POSIWID: Real Estate
POSIWID: The purpose of the system is what it does.
Assume G7 central bank money supply inflation is 10% per year.
If you're already wealthy, you can just buy stocks/art/gold/land/collectibles outright and stay rich.
You match or beat inflation.
If you're not wealthy, you can borrow and lever up at 7-10%, buy rental properties for 25% down that are massively tax advantaged, and return 10-20% on your cash invested each year.
You match or beat inflation after a few years. (Your properties must stabilize and cash flow first.)
The system is so arranged that anyone that does one of the two options above is at an advantage. And anyone that doesn't is at a huge disadvantage.
Are there any alternatives?
Yes, perhaps. This is a big part of the promise of bitcoin. The idea that you don't need to learn how to invest in stocks or rental properties in order to make real decent inflation-adjusted returns (e.g. perhaps 5-10% a year on average).
The problem is it's just so volatile. It's really difficult to go all-in, unless you've sufficiently orange-pilled your spouse and have plentiful reserves already.
The idea of an 80% drawdown, extended bear market, lasting 3-5 years, is intolerable for 99% of people.
Plus the tax treatment of bitcoin is terrible. You may owe upwards of one-third of your nominal fiat gains on bitcoin to the authorities if you live in a state like California.
Over a 5-year time frame, with inflation as high as it is, I would give a 50/50 chance of matching or beating inflation in real terms.
Just consider: with bitcoin at 100,000. If the money supply and prices go up 10% per year... 110,000 -> 121,000 -> 133,100 -> 146,410 -> 161,051 is the required bitcoin target to break even BEFORE taxes after 5 years.
Assume you pay 15% on your long-term gains on bitcoin. If bitcoin goes up 20% per year... 120,000 -> 144,000 -> 172,800 -> 207,360 -> 248,832 (22,325 tax owed) ... after-tax you have 226,507, and the inflation-adjusted cost of your bitcoin is 161,051. So your real gain over 5 years is 65,456. Plugging this into a CAGR calculator, you'll see that in an income-tax free state, your total real, after-tax return is more like 7% per year.
Sadly this is but a hypothetical example. You aren't actually likely to realize these exact returns. Bitcoin is volatile. And in every 5 year period so far we've experienced at least 1 bear market. So there is no guarantee that you'll reap 7% real annual returns. In fact it's very unlikely.
To be fair, you might do well if you buy and hold over such a time frame. But no one can tell you what you should expect to earn in the end...
This is why I'd give it a 50/50 chance for you to break even after taxes and inflation over any given five year period going forward.
And so, I believe, rental property investing will continue to be an attractive option for some time. (Did I mention you can recycle your gains tax-free into more and better properties using like-kind exchange?)
Rental property investing is granted greater legal protection and tax advantages than any other kind of custodial investment or account (such as bitcoin on coinbase, in an ETF, or stocks/bonds in a brokerage account).
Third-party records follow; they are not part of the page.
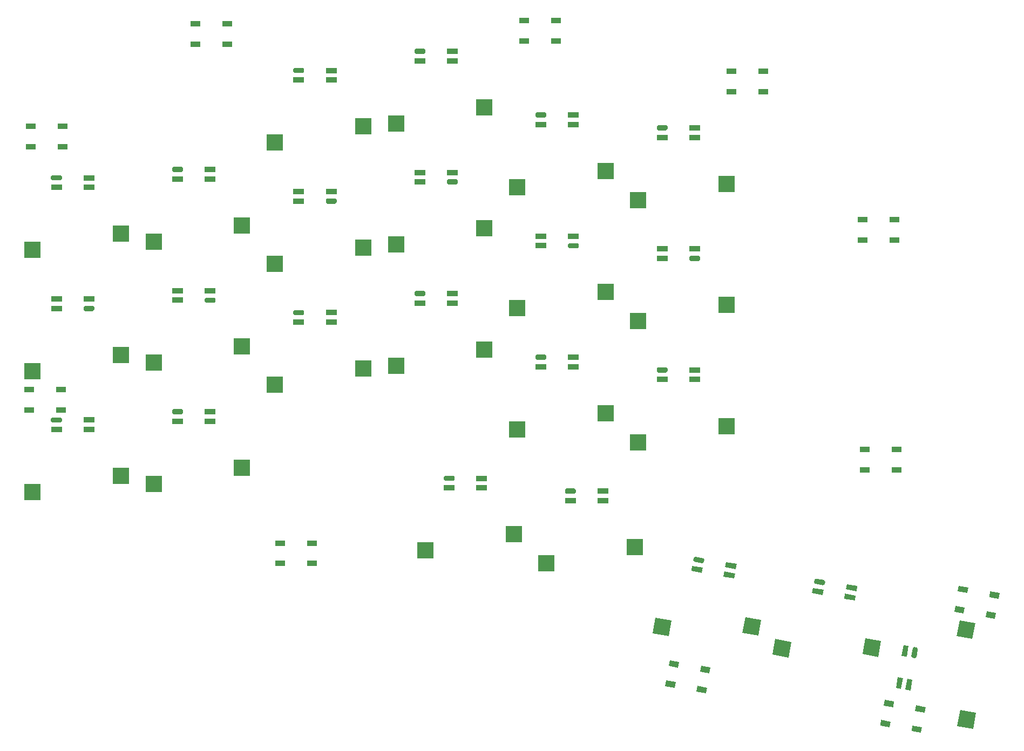
<source format=gbr>
%TF.GenerationSoftware,KiCad,Pcbnew,5.1.9*%
%TF.CreationDate,2021-05-05T06:58:16-05:00*%
%TF.ProjectId,monarch,6d6f6e61-7263-4682-9e6b-696361645f70,rev?*%
%TF.SameCoordinates,Original*%
%TF.FileFunction,Paste,Bot*%
%TF.FilePolarity,Positive*%
%FSLAX46Y46*%
G04 Gerber Fmt 4.6, Leading zero omitted, Abs format (unit mm)*
G04 Created by KiCad (PCBNEW 5.1.9) date 2021-05-05 06:58:16*
%MOMM*%
%LPD*%
G01*
G04 APERTURE LIST*
%ADD10R,1.501140X0.899160*%
%ADD11R,2.550000X2.500000*%
%ADD12C,0.100000*%
%ADD13R,1.700000X0.820000*%
G04 APERTURE END LIST*
D10*
%TO.C,L2*%
X95000640Y-15600200D03*
X95000640Y-12399800D03*
X99999360Y-12399800D03*
X99999360Y-15600200D03*
%TD*%
D11*
%TO.C,SW18*%
X112935000Y-78571000D03*
X126785000Y-76031000D03*
%TD*%
%TO.C,SW15*%
X55935000Y-69571000D03*
X69785000Y-67031000D03*
%TD*%
D12*
%TO.C,SW22*%
G36*
X163324584Y-106523230D02*
G01*
X165786603Y-106957350D01*
X165343800Y-109468610D01*
X162881781Y-109034490D01*
X163324584Y-106523230D01*
G37*
G36*
X163420968Y-120603884D02*
G01*
X165882987Y-121038004D01*
X165440184Y-123549264D01*
X162978165Y-123115144D01*
X163420968Y-120603884D01*
G37*
%TD*%
%TO.C,SW24*%
G36*
X136946116Y-109900968D02*
G01*
X136511996Y-112362987D01*
X134000736Y-111920184D01*
X134434856Y-109458165D01*
X136946116Y-109900968D01*
G37*
G36*
X151026770Y-109804584D02*
G01*
X150592650Y-112266603D01*
X148081390Y-111823800D01*
X148515510Y-109361781D01*
X151026770Y-109804584D01*
G37*
%TD*%
%TO.C,SW23*%
G36*
X118146116Y-106550968D02*
G01*
X117711996Y-109012987D01*
X115200736Y-108570184D01*
X115634856Y-106108165D01*
X118146116Y-106550968D01*
G37*
G36*
X132226770Y-106454584D02*
G01*
X131792650Y-108916603D01*
X129281390Y-108473800D01*
X129715510Y-106011781D01*
X132226770Y-106454584D01*
G37*
%TD*%
D11*
%TO.C,SW1*%
X17935000Y-48421000D03*
X31785000Y-45881000D03*
%TD*%
%TO.C,SW2*%
X36935000Y-47121000D03*
X50785000Y-44581000D03*
%TD*%
%TO.C,SW3*%
X55935000Y-31571000D03*
X69785000Y-29031000D03*
%TD*%
%TO.C,SW4*%
X74935000Y-28571000D03*
X88785000Y-26031000D03*
%TD*%
%TO.C,SW5*%
X107785000Y-36031000D03*
X93935000Y-38571000D03*
%TD*%
%TO.C,SW6*%
X112935000Y-40571000D03*
X126785000Y-38031000D03*
%TD*%
%TO.C,SW7*%
X17935000Y-67421000D03*
X31785000Y-64881000D03*
%TD*%
%TO.C,SW8*%
X36935000Y-66121000D03*
X50785000Y-63581000D03*
%TD*%
%TO.C,SW9*%
X55935000Y-50571000D03*
X69785000Y-48031000D03*
%TD*%
%TO.C,SW10*%
X74935000Y-47571000D03*
X88785000Y-45031000D03*
%TD*%
%TO.C,SW11*%
X93935000Y-57571000D03*
X107785000Y-55031000D03*
%TD*%
%TO.C,SW12*%
X112935000Y-59571000D03*
X126785000Y-57031000D03*
%TD*%
%TO.C,SW13*%
X17935000Y-86421000D03*
X31785000Y-83881000D03*
%TD*%
%TO.C,SW14*%
X36935000Y-85121000D03*
X50785000Y-82581000D03*
%TD*%
%TO.C,SW16*%
X74935000Y-66571000D03*
X88785000Y-64031000D03*
%TD*%
%TO.C,SW17*%
X93935000Y-76571000D03*
X107785000Y-74031000D03*
%TD*%
%TO.C,SW20*%
X79547500Y-95580000D03*
X93397500Y-93040000D03*
%TD*%
%TO.C,SW21*%
X112397500Y-95040000D03*
X98547500Y-97580000D03*
%TD*%
D10*
%TO.C,L35*%
X17660640Y-32190200D03*
X17660640Y-28989800D03*
X22659360Y-28989800D03*
X22659360Y-32190200D03*
%TD*%
%TO.C,L34*%
X22399360Y-73500200D03*
X22399360Y-70299800D03*
X17400640Y-70299800D03*
X17400640Y-73500200D03*
%TD*%
%TO.C,L33*%
X56770640Y-97610200D03*
X56770640Y-94409800D03*
X61769360Y-94409800D03*
X61769360Y-97610200D03*
%TD*%
%TO.C,L31*%
G36*
G01*
X156325694Y-112471661D02*
X155921922Y-112400465D01*
G75*
G02*
X155755634Y-112162981I35598J201886D01*
G01*
X155979640Y-110892579D01*
G75*
G02*
X156217124Y-110726291I201886J-35598D01*
G01*
X156620896Y-110797487D01*
G75*
G02*
X156787184Y-111034971I-35598J-201886D01*
G01*
X156563178Y-112305373D01*
G75*
G02*
X156325694Y-112471661I-201886J35598D01*
G01*
G37*
D12*
G36*
X155050367Y-112246786D02*
G01*
X154242825Y-112104395D01*
X154538027Y-110430222D01*
X155345569Y-110572613D01*
X155050367Y-112246786D01*
G37*
G36*
X155641973Y-117529778D02*
G01*
X154834431Y-117387387D01*
X155129633Y-115713214D01*
X155937175Y-115855605D01*
X155641973Y-117529778D01*
G37*
G36*
X154164761Y-117269306D02*
G01*
X153357219Y-117126915D01*
X153652421Y-115452742D01*
X154459963Y-115595133D01*
X154164761Y-117269306D01*
G37*
%TD*%
%TO.C,L30*%
G36*
X147039306Y-102625239D02*
G01*
X146896915Y-103432781D01*
X145222742Y-103137579D01*
X145365133Y-102330037D01*
X147039306Y-102625239D01*
G37*
G36*
X147299778Y-101148027D02*
G01*
X147157387Y-101955569D01*
X145483214Y-101660367D01*
X145625605Y-100852825D01*
X147299778Y-101148027D01*
G37*
G36*
X142016786Y-101739633D02*
G01*
X141874395Y-102547175D01*
X140200222Y-102251973D01*
X140342613Y-101444431D01*
X142016786Y-101739633D01*
G37*
G36*
G01*
X142241661Y-100464306D02*
X142170465Y-100868078D01*
G75*
G02*
X141932981Y-101034366I-201886J35598D01*
G01*
X140662579Y-100810360D01*
G75*
G02*
X140496291Y-100572876I35598J201886D01*
G01*
X140567487Y-100169104D01*
G75*
G02*
X140804971Y-100002816I201886J-35598D01*
G01*
X142075373Y-100226822D01*
G75*
G02*
X142241661Y-100464306I-35598J-201886D01*
G01*
G37*
%TD*%
%TO.C,L29*%
G36*
X128097810Y-99171042D02*
G01*
X127955419Y-99978584D01*
X126281246Y-99683382D01*
X126423637Y-98875840D01*
X128097810Y-99171042D01*
G37*
G36*
X128358282Y-97693830D02*
G01*
X128215891Y-98501372D01*
X126541718Y-98206170D01*
X126684109Y-97398628D01*
X128358282Y-97693830D01*
G37*
G36*
X123075290Y-98285436D02*
G01*
X122932899Y-99092978D01*
X121258726Y-98797776D01*
X121401117Y-97990234D01*
X123075290Y-98285436D01*
G37*
G36*
G01*
X123300165Y-97010109D02*
X123228969Y-97413881D01*
G75*
G02*
X122991485Y-97580169I-201886J35598D01*
G01*
X121721083Y-97356163D01*
G75*
G02*
X121554795Y-97118679I35598J201886D01*
G01*
X121625991Y-96714907D01*
G75*
G02*
X121863475Y-96548619I201886J-35598D01*
G01*
X123133877Y-96772625D01*
G75*
G02*
X123300165Y-97010109I-35598J-201886D01*
G01*
G37*
%TD*%
D13*
%TO.C,L28*%
X107387500Y-87750000D03*
X107387500Y-86250000D03*
X102287500Y-87750000D03*
G36*
G01*
X103137500Y-86045000D02*
X103137500Y-86455000D01*
G75*
G02*
X102932500Y-86660000I-205000J0D01*
G01*
X101642500Y-86660000D01*
G75*
G02*
X101437500Y-86455000I0J205000D01*
G01*
X101437500Y-86045000D01*
G75*
G02*
X101642500Y-85840000I205000J0D01*
G01*
X102932500Y-85840000D01*
G75*
G02*
X103137500Y-86045000I0J-205000D01*
G01*
G37*
%TD*%
%TO.C,L27*%
X88387500Y-85750000D03*
X88387500Y-84250000D03*
X83287500Y-85750000D03*
G36*
G01*
X84137500Y-84045000D02*
X84137500Y-84455000D01*
G75*
G02*
X83932500Y-84660000I-205000J0D01*
G01*
X82642500Y-84660000D01*
G75*
G02*
X82437500Y-84455000I0J205000D01*
G01*
X82437500Y-84045000D01*
G75*
G02*
X82642500Y-83840000I205000J0D01*
G01*
X83932500Y-83840000D01*
G75*
G02*
X84137500Y-84045000I0J-205000D01*
G01*
G37*
%TD*%
%TO.C,L26*%
G36*
G01*
X117525000Y-67036000D02*
X117525000Y-67446000D01*
G75*
G02*
X117320000Y-67651000I-205000J0D01*
G01*
X116030000Y-67651000D01*
G75*
G02*
X115825000Y-67446000I0J205000D01*
G01*
X115825000Y-67036000D01*
G75*
G02*
X116030000Y-66831000I205000J0D01*
G01*
X117320000Y-66831000D01*
G75*
G02*
X117525000Y-67036000I0J-205000D01*
G01*
G37*
X116675000Y-68741000D03*
X121775000Y-67241000D03*
X121775000Y-68741000D03*
%TD*%
%TO.C,L25*%
G36*
G01*
X98525000Y-65036000D02*
X98525000Y-65446000D01*
G75*
G02*
X98320000Y-65651000I-205000J0D01*
G01*
X97030000Y-65651000D01*
G75*
G02*
X96825000Y-65446000I0J205000D01*
G01*
X96825000Y-65036000D01*
G75*
G02*
X97030000Y-64831000I205000J0D01*
G01*
X98320000Y-64831000D01*
G75*
G02*
X98525000Y-65036000I0J-205000D01*
G01*
G37*
X97675000Y-66741000D03*
X102775000Y-65241000D03*
X102775000Y-66741000D03*
%TD*%
%TO.C,L24*%
G36*
G01*
X79525000Y-55036000D02*
X79525000Y-55446000D01*
G75*
G02*
X79320000Y-55651000I-205000J0D01*
G01*
X78030000Y-55651000D01*
G75*
G02*
X77825000Y-55446000I0J205000D01*
G01*
X77825000Y-55036000D01*
G75*
G02*
X78030000Y-54831000I205000J0D01*
G01*
X79320000Y-54831000D01*
G75*
G02*
X79525000Y-55036000I0J-205000D01*
G01*
G37*
X78675000Y-56741000D03*
X83775000Y-55241000D03*
X83775000Y-56741000D03*
%TD*%
%TO.C,L23*%
G36*
G01*
X60525000Y-58036000D02*
X60525000Y-58446000D01*
G75*
G02*
X60320000Y-58651000I-205000J0D01*
G01*
X59030000Y-58651000D01*
G75*
G02*
X58825000Y-58446000I0J205000D01*
G01*
X58825000Y-58036000D01*
G75*
G02*
X59030000Y-57831000I205000J0D01*
G01*
X60320000Y-57831000D01*
G75*
G02*
X60525000Y-58036000I0J-205000D01*
G01*
G37*
X59675000Y-59741000D03*
X64775000Y-58241000D03*
X64775000Y-59741000D03*
%TD*%
%TO.C,L22*%
G36*
G01*
X41525000Y-73586000D02*
X41525000Y-73996000D01*
G75*
G02*
X41320000Y-74201000I-205000J0D01*
G01*
X40030000Y-74201000D01*
G75*
G02*
X39825000Y-73996000I0J205000D01*
G01*
X39825000Y-73586000D01*
G75*
G02*
X40030000Y-73381000I205000J0D01*
G01*
X41320000Y-73381000D01*
G75*
G02*
X41525000Y-73586000I0J-205000D01*
G01*
G37*
X40675000Y-75291000D03*
X45775000Y-73791000D03*
X45775000Y-75291000D03*
%TD*%
%TO.C,L21*%
G36*
G01*
X22525000Y-74886000D02*
X22525000Y-75296000D01*
G75*
G02*
X22320000Y-75501000I-205000J0D01*
G01*
X21030000Y-75501000D01*
G75*
G02*
X20825000Y-75296000I0J205000D01*
G01*
X20825000Y-74886000D01*
G75*
G02*
X21030000Y-74681000I205000J0D01*
G01*
X22320000Y-74681000D01*
G75*
G02*
X22525000Y-74886000I0J-205000D01*
G01*
G37*
X21675000Y-76591000D03*
X26775000Y-75091000D03*
X26775000Y-76591000D03*
%TD*%
%TO.C,L20*%
G36*
G01*
X25925000Y-57796000D02*
X25925000Y-57386000D01*
G75*
G02*
X26130000Y-57181000I205000J0D01*
G01*
X27420000Y-57181000D01*
G75*
G02*
X27625000Y-57386000I0J-205000D01*
G01*
X27625000Y-57796000D01*
G75*
G02*
X27420000Y-58001000I-205000J0D01*
G01*
X26130000Y-58001000D01*
G75*
G02*
X25925000Y-57796000I0J205000D01*
G01*
G37*
X26775000Y-56091000D03*
X21675000Y-57591000D03*
X21675000Y-56091000D03*
%TD*%
%TO.C,L19*%
G36*
G01*
X44925000Y-56496000D02*
X44925000Y-56086000D01*
G75*
G02*
X45130000Y-55881000I205000J0D01*
G01*
X46420000Y-55881000D01*
G75*
G02*
X46625000Y-56086000I0J-205000D01*
G01*
X46625000Y-56496000D01*
G75*
G02*
X46420000Y-56701000I-205000J0D01*
G01*
X45130000Y-56701000D01*
G75*
G02*
X44925000Y-56496000I0J205000D01*
G01*
G37*
X45775000Y-54791000D03*
X40675000Y-56291000D03*
X40675000Y-54791000D03*
%TD*%
%TO.C,L18*%
G36*
G01*
X63925000Y-40946000D02*
X63925000Y-40536000D01*
G75*
G02*
X64130000Y-40331000I205000J0D01*
G01*
X65420000Y-40331000D01*
G75*
G02*
X65625000Y-40536000I0J-205000D01*
G01*
X65625000Y-40946000D01*
G75*
G02*
X65420000Y-41151000I-205000J0D01*
G01*
X64130000Y-41151000D01*
G75*
G02*
X63925000Y-40946000I0J205000D01*
G01*
G37*
X64775000Y-39241000D03*
X59675000Y-40741000D03*
X59675000Y-39241000D03*
%TD*%
%TO.C,L17*%
G36*
G01*
X82925000Y-37946000D02*
X82925000Y-37536000D01*
G75*
G02*
X83130000Y-37331000I205000J0D01*
G01*
X84420000Y-37331000D01*
G75*
G02*
X84625000Y-37536000I0J-205000D01*
G01*
X84625000Y-37946000D01*
G75*
G02*
X84420000Y-38151000I-205000J0D01*
G01*
X83130000Y-38151000D01*
G75*
G02*
X82925000Y-37946000I0J205000D01*
G01*
G37*
X83775000Y-36241000D03*
X78675000Y-37741000D03*
X78675000Y-36241000D03*
%TD*%
%TO.C,L16*%
G36*
G01*
X101925000Y-47946000D02*
X101925000Y-47536000D01*
G75*
G02*
X102130000Y-47331000I205000J0D01*
G01*
X103420000Y-47331000D01*
G75*
G02*
X103625000Y-47536000I0J-205000D01*
G01*
X103625000Y-47946000D01*
G75*
G02*
X103420000Y-48151000I-205000J0D01*
G01*
X102130000Y-48151000D01*
G75*
G02*
X101925000Y-47946000I0J205000D01*
G01*
G37*
X102775000Y-46241000D03*
X97675000Y-47741000D03*
X97675000Y-46241000D03*
%TD*%
%TO.C,L15*%
G36*
G01*
X120925000Y-49946000D02*
X120925000Y-49536000D01*
G75*
G02*
X121130000Y-49331000I205000J0D01*
G01*
X122420000Y-49331000D01*
G75*
G02*
X122625000Y-49536000I0J-205000D01*
G01*
X122625000Y-49946000D01*
G75*
G02*
X122420000Y-50151000I-205000J0D01*
G01*
X121130000Y-50151000D01*
G75*
G02*
X120925000Y-49946000I0J205000D01*
G01*
G37*
X121775000Y-48241000D03*
X116675000Y-49741000D03*
X116675000Y-48241000D03*
%TD*%
%TO.C,L14*%
G36*
G01*
X117525000Y-29036000D02*
X117525000Y-29446000D01*
G75*
G02*
X117320000Y-29651000I-205000J0D01*
G01*
X116030000Y-29651000D01*
G75*
G02*
X115825000Y-29446000I0J205000D01*
G01*
X115825000Y-29036000D01*
G75*
G02*
X116030000Y-28831000I205000J0D01*
G01*
X117320000Y-28831000D01*
G75*
G02*
X117525000Y-29036000I0J-205000D01*
G01*
G37*
X116675000Y-30741000D03*
X121775000Y-29241000D03*
X121775000Y-30741000D03*
%TD*%
%TO.C,L13*%
G36*
G01*
X98525000Y-27036000D02*
X98525000Y-27446000D01*
G75*
G02*
X98320000Y-27651000I-205000J0D01*
G01*
X97030000Y-27651000D01*
G75*
G02*
X96825000Y-27446000I0J205000D01*
G01*
X96825000Y-27036000D01*
G75*
G02*
X97030000Y-26831000I205000J0D01*
G01*
X98320000Y-26831000D01*
G75*
G02*
X98525000Y-27036000I0J-205000D01*
G01*
G37*
X97675000Y-28741000D03*
X102775000Y-27241000D03*
X102775000Y-28741000D03*
%TD*%
%TO.C,L12*%
G36*
G01*
X79525000Y-17036000D02*
X79525000Y-17446000D01*
G75*
G02*
X79320000Y-17651000I-205000J0D01*
G01*
X78030000Y-17651000D01*
G75*
G02*
X77825000Y-17446000I0J205000D01*
G01*
X77825000Y-17036000D01*
G75*
G02*
X78030000Y-16831000I205000J0D01*
G01*
X79320000Y-16831000D01*
G75*
G02*
X79525000Y-17036000I0J-205000D01*
G01*
G37*
X78675000Y-18741000D03*
X83775000Y-17241000D03*
X83775000Y-18741000D03*
%TD*%
%TO.C,L11*%
G36*
G01*
X60525000Y-20036000D02*
X60525000Y-20446000D01*
G75*
G02*
X60320000Y-20651000I-205000J0D01*
G01*
X59030000Y-20651000D01*
G75*
G02*
X58825000Y-20446000I0J205000D01*
G01*
X58825000Y-20036000D01*
G75*
G02*
X59030000Y-19831000I205000J0D01*
G01*
X60320000Y-19831000D01*
G75*
G02*
X60525000Y-20036000I0J-205000D01*
G01*
G37*
X59675000Y-21741000D03*
X64775000Y-20241000D03*
X64775000Y-21741000D03*
%TD*%
%TO.C,L10*%
G36*
G01*
X41525000Y-35586000D02*
X41525000Y-35996000D01*
G75*
G02*
X41320000Y-36201000I-205000J0D01*
G01*
X40030000Y-36201000D01*
G75*
G02*
X39825000Y-35996000I0J205000D01*
G01*
X39825000Y-35586000D01*
G75*
G02*
X40030000Y-35381000I205000J0D01*
G01*
X41320000Y-35381000D01*
G75*
G02*
X41525000Y-35586000I0J-205000D01*
G01*
G37*
X40675000Y-37291000D03*
X45775000Y-35791000D03*
X45775000Y-37291000D03*
%TD*%
%TO.C,L9*%
G36*
G01*
X22525000Y-36886000D02*
X22525000Y-37296000D01*
G75*
G02*
X22320000Y-37501000I-205000J0D01*
G01*
X21030000Y-37501000D01*
G75*
G02*
X20825000Y-37296000I0J205000D01*
G01*
X20825000Y-36886000D01*
G75*
G02*
X21030000Y-36681000I205000J0D01*
G01*
X22320000Y-36681000D01*
G75*
G02*
X22525000Y-36886000I0J-205000D01*
G01*
G37*
X21675000Y-38591000D03*
X26775000Y-37091000D03*
X26775000Y-38591000D03*
%TD*%
D12*
%TO.C,L8*%
G36*
X117309641Y-115968795D02*
G01*
X118787975Y-116229465D01*
X118631837Y-117114965D01*
X117153503Y-116854295D01*
X117309641Y-115968795D01*
G37*
G36*
X117865385Y-112817016D02*
G01*
X119343719Y-113077686D01*
X119187581Y-113963186D01*
X117709247Y-113702516D01*
X117865385Y-112817016D01*
G37*
G36*
X122788163Y-113685035D02*
G01*
X124266497Y-113945705D01*
X124110359Y-114831205D01*
X122632025Y-114570535D01*
X122788163Y-113685035D01*
G37*
G36*
X122232419Y-116836814D02*
G01*
X123710753Y-117097484D01*
X123554615Y-117982984D01*
X122076281Y-117722314D01*
X122232419Y-116836814D01*
G37*
%TD*%
%TO.C,L7*%
G36*
X151029641Y-122168795D02*
G01*
X152507975Y-122429465D01*
X152351837Y-123314965D01*
X150873503Y-123054295D01*
X151029641Y-122168795D01*
G37*
G36*
X151585385Y-119017016D02*
G01*
X153063719Y-119277686D01*
X152907581Y-120163186D01*
X151429247Y-119902516D01*
X151585385Y-119017016D01*
G37*
G36*
X156508163Y-119885035D02*
G01*
X157986497Y-120145705D01*
X157830359Y-121031205D01*
X156352025Y-120770535D01*
X156508163Y-119885035D01*
G37*
G36*
X155952419Y-123036814D02*
G01*
X157430753Y-123297484D01*
X157274615Y-124182984D01*
X155796281Y-123922314D01*
X155952419Y-123036814D01*
G37*
%TD*%
%TO.C,L6*%
G36*
X162659641Y-104278795D02*
G01*
X164137975Y-104539465D01*
X163981837Y-105424965D01*
X162503503Y-105164295D01*
X162659641Y-104278795D01*
G37*
G36*
X163215385Y-101127016D02*
G01*
X164693719Y-101387686D01*
X164537581Y-102273186D01*
X163059247Y-102012516D01*
X163215385Y-101127016D01*
G37*
G36*
X168138163Y-101995035D02*
G01*
X169616497Y-102255705D01*
X169460359Y-103141205D01*
X167982025Y-102880535D01*
X168138163Y-101995035D01*
G37*
G36*
X167582419Y-105146814D02*
G01*
X169060753Y-105407484D01*
X168904615Y-106292984D01*
X167426281Y-106032314D01*
X167582419Y-105146814D01*
G37*
%TD*%
D10*
%TO.C,L5*%
X148420640Y-82890200D03*
X148420640Y-79689800D03*
X153419360Y-79689800D03*
X153419360Y-82890200D03*
%TD*%
%TO.C,L4*%
X148110640Y-46850200D03*
X148110640Y-43649800D03*
X153109360Y-43649800D03*
X153109360Y-46850200D03*
%TD*%
%TO.C,L3*%
X127570640Y-23590200D03*
X127570640Y-20389800D03*
X132569360Y-20389800D03*
X132569360Y-23590200D03*
%TD*%
%TO.C,L1*%
X43500640Y-16100200D03*
X43500640Y-12899800D03*
X48499360Y-12899800D03*
X48499360Y-16100200D03*
%TD*%
M02*

</source>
Each property can be wrapped in an LLC, and there must be due cause for it to be sued or seized.
Even if you are sued and lose on one property, the blast radius is limited to said property. The damage is contained.
Of course, hiring a registered agent, creating LLCs, setting up a PO Box, hiring a CPA and property managers are all a must for the prudent investor.
These hoops are somewhat annoying to hop through, but not really that complicated. And once they are set up, it all becomes much more passive. Not to mention protected.
Following this formula, as many investors do... Buying in linear (stable) markets; Buying turnkey properties with positive cashflow; Maximizing leverage... This is what turns ordinary salaried employees into superpowered investors.
The trajectory is not glamorous or fast, but it is a proven path to wealth.
Leaving aside for a second the morality of the system... (Should it even be allowed to exist?) The fact is that the current system actively rewards certain behaviors (investing in rental properties), and penalizes others (tax-inflate-regulate bitcoin).
The barriers to entry into the capital and wealth hierarchy are mainly about education. You as a W2 employee see the city from one side, with a great, impenetrable wall wrapped around it. But if you walk a quarter of the way around the outside of the city wall, you'll see a large, glimmering gate, wide open. There is a trickle of people, new investors, walking through. Do you enter the city through this gate? Or do you choose to try to scramble over the wall, building a ramp of your own design made up of wads of cash from the realized profits on your now-spent transaction outputs?